Specializes in Director of Care Management.

Please consider Care Management. There are also so many other jobs you can do as a nurse, if bedside is no longer an option.

Specializes in oncology.
Nurse Beth said:

I would like a job that would allow me to utilize my vast knowledge of critical care.

Nurse Beth said:

I am unqualified to teach with just an ADN. I am willing to advance my education but need to support myself in the meantime.

There are very few faculty jobs for teaching entry level students (ASN, BSN) critical care nursing.  And when some critical care nurses transfer to teaching medical-surgical nursing there can be conflict with the role. 

Nurse Beth said:

I was hurt on the job, had to have surgery, and was then fired.

Why is there no 'workman's' compensation....no investigation into unemployment insurance...(yes unemployment insurance can help even when you are fired)

Specializes in EMS, ED, Trauma, CEN, CPEN, TCRN.

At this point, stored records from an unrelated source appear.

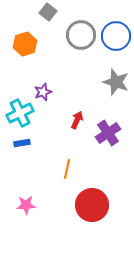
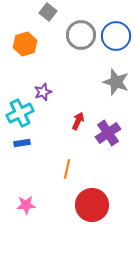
red arrow: moved 1 px right, 1 px down
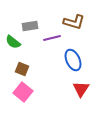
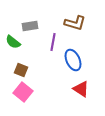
brown L-shape: moved 1 px right, 1 px down
purple line: moved 1 px right, 4 px down; rotated 66 degrees counterclockwise
brown square: moved 1 px left, 1 px down
red triangle: rotated 30 degrees counterclockwise
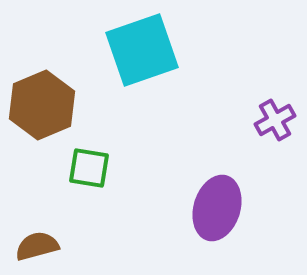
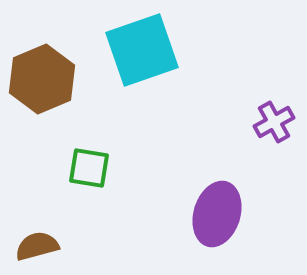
brown hexagon: moved 26 px up
purple cross: moved 1 px left, 2 px down
purple ellipse: moved 6 px down
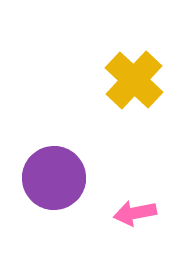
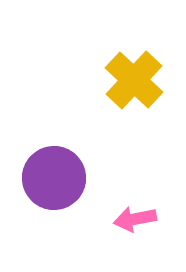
pink arrow: moved 6 px down
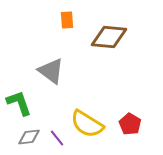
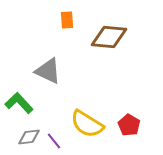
gray triangle: moved 3 px left; rotated 12 degrees counterclockwise
green L-shape: rotated 24 degrees counterclockwise
red pentagon: moved 1 px left, 1 px down
purple line: moved 3 px left, 3 px down
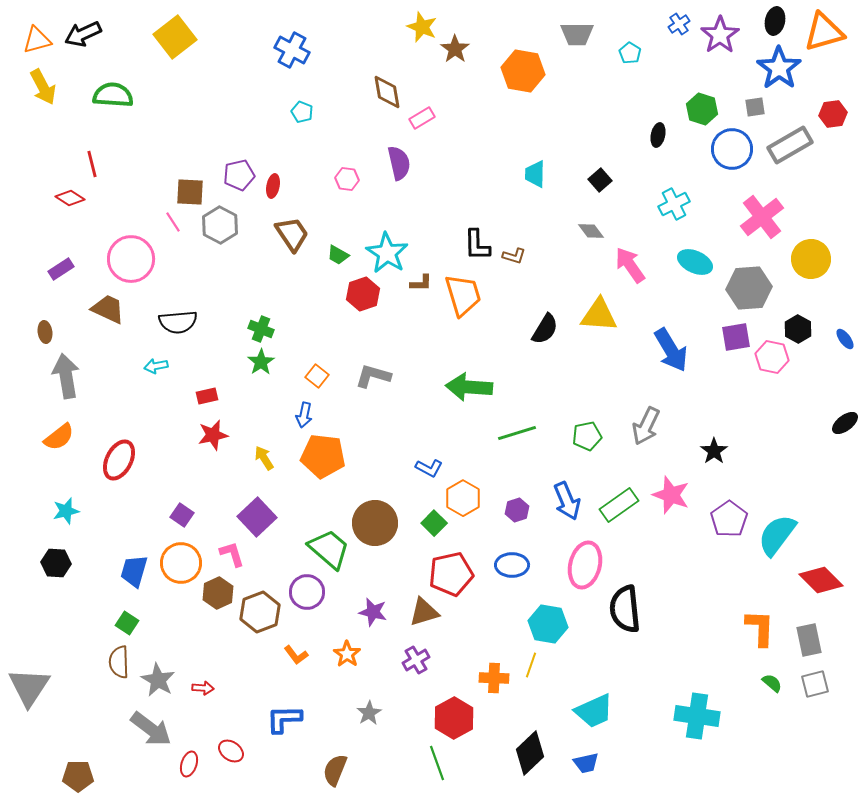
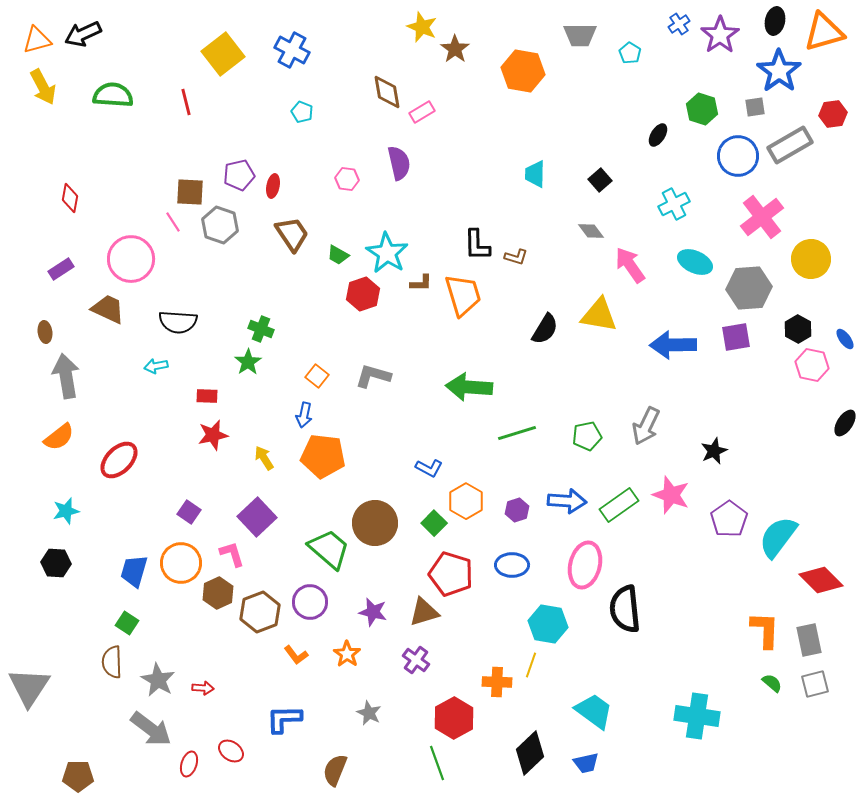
gray trapezoid at (577, 34): moved 3 px right, 1 px down
yellow square at (175, 37): moved 48 px right, 17 px down
blue star at (779, 68): moved 3 px down
pink rectangle at (422, 118): moved 6 px up
black ellipse at (658, 135): rotated 20 degrees clockwise
blue circle at (732, 149): moved 6 px right, 7 px down
red line at (92, 164): moved 94 px right, 62 px up
red diamond at (70, 198): rotated 68 degrees clockwise
gray hexagon at (220, 225): rotated 9 degrees counterclockwise
brown L-shape at (514, 256): moved 2 px right, 1 px down
yellow triangle at (599, 315): rotated 6 degrees clockwise
black semicircle at (178, 322): rotated 9 degrees clockwise
blue arrow at (671, 350): moved 2 px right, 5 px up; rotated 120 degrees clockwise
pink hexagon at (772, 357): moved 40 px right, 8 px down
green star at (261, 362): moved 13 px left
red rectangle at (207, 396): rotated 15 degrees clockwise
black ellipse at (845, 423): rotated 20 degrees counterclockwise
black star at (714, 451): rotated 12 degrees clockwise
red ellipse at (119, 460): rotated 18 degrees clockwise
orange hexagon at (463, 498): moved 3 px right, 3 px down
blue arrow at (567, 501): rotated 63 degrees counterclockwise
purple square at (182, 515): moved 7 px right, 3 px up
cyan semicircle at (777, 535): moved 1 px right, 2 px down
red pentagon at (451, 574): rotated 30 degrees clockwise
purple circle at (307, 592): moved 3 px right, 10 px down
orange L-shape at (760, 628): moved 5 px right, 2 px down
purple cross at (416, 660): rotated 24 degrees counterclockwise
brown semicircle at (119, 662): moved 7 px left
orange cross at (494, 678): moved 3 px right, 4 px down
cyan trapezoid at (594, 711): rotated 120 degrees counterclockwise
gray star at (369, 713): rotated 15 degrees counterclockwise
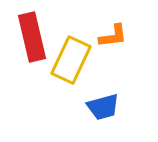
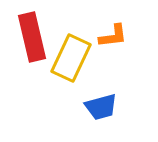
yellow rectangle: moved 2 px up
blue trapezoid: moved 2 px left
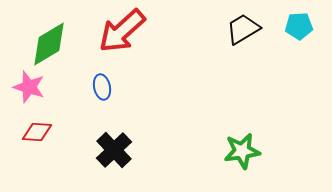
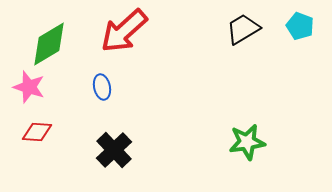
cyan pentagon: moved 1 px right; rotated 24 degrees clockwise
red arrow: moved 2 px right
green star: moved 5 px right, 9 px up
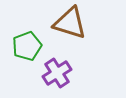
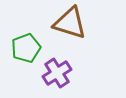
green pentagon: moved 1 px left, 2 px down
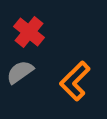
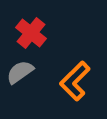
red cross: moved 2 px right, 1 px down
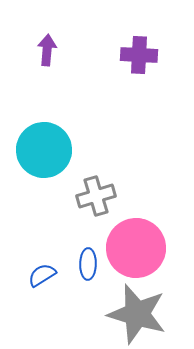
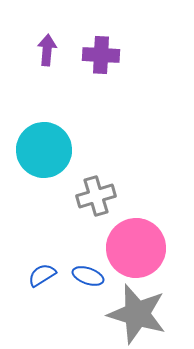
purple cross: moved 38 px left
blue ellipse: moved 12 px down; rotated 72 degrees counterclockwise
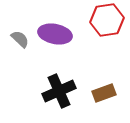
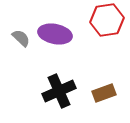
gray semicircle: moved 1 px right, 1 px up
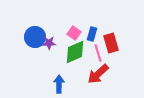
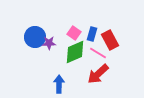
red rectangle: moved 1 px left, 3 px up; rotated 12 degrees counterclockwise
pink line: rotated 42 degrees counterclockwise
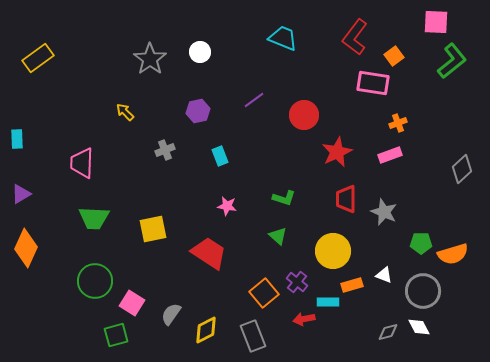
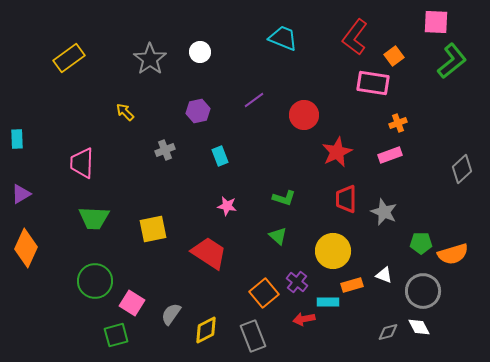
yellow rectangle at (38, 58): moved 31 px right
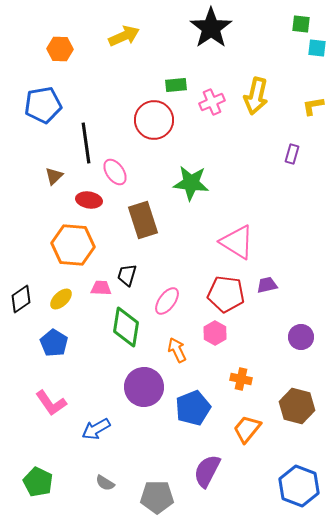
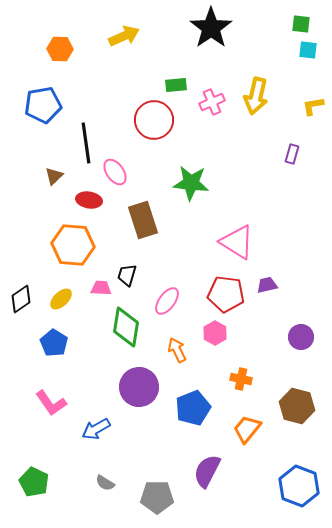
cyan square at (317, 48): moved 9 px left, 2 px down
purple circle at (144, 387): moved 5 px left
green pentagon at (38, 482): moved 4 px left
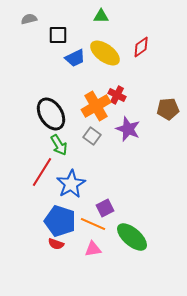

Please look into clinical documentation improvement (CDI) roles in your local hospitals. Many of those roles have gone remote, as a bonus, but hospitals will train nurses in CDI when they possess a critical care background like you do. Your knowledge is valuable. Remote/work-from-home jobs are ridiculously competitive right now with market saturation seeming to drive down wages (I am part of a facebook group called Remote Nursing Jobs, it's full of great info and discussions like that). Finding a local job might help you get a foot in the door. Also consider looking into quality and risk management jobs. It's hard to give up your nursing identity (I still self-identify as an ER nurse even though I'm no longer in the ER, so I get it!!), but you can and will make your peace with it; I have. ❤️ Good luck!!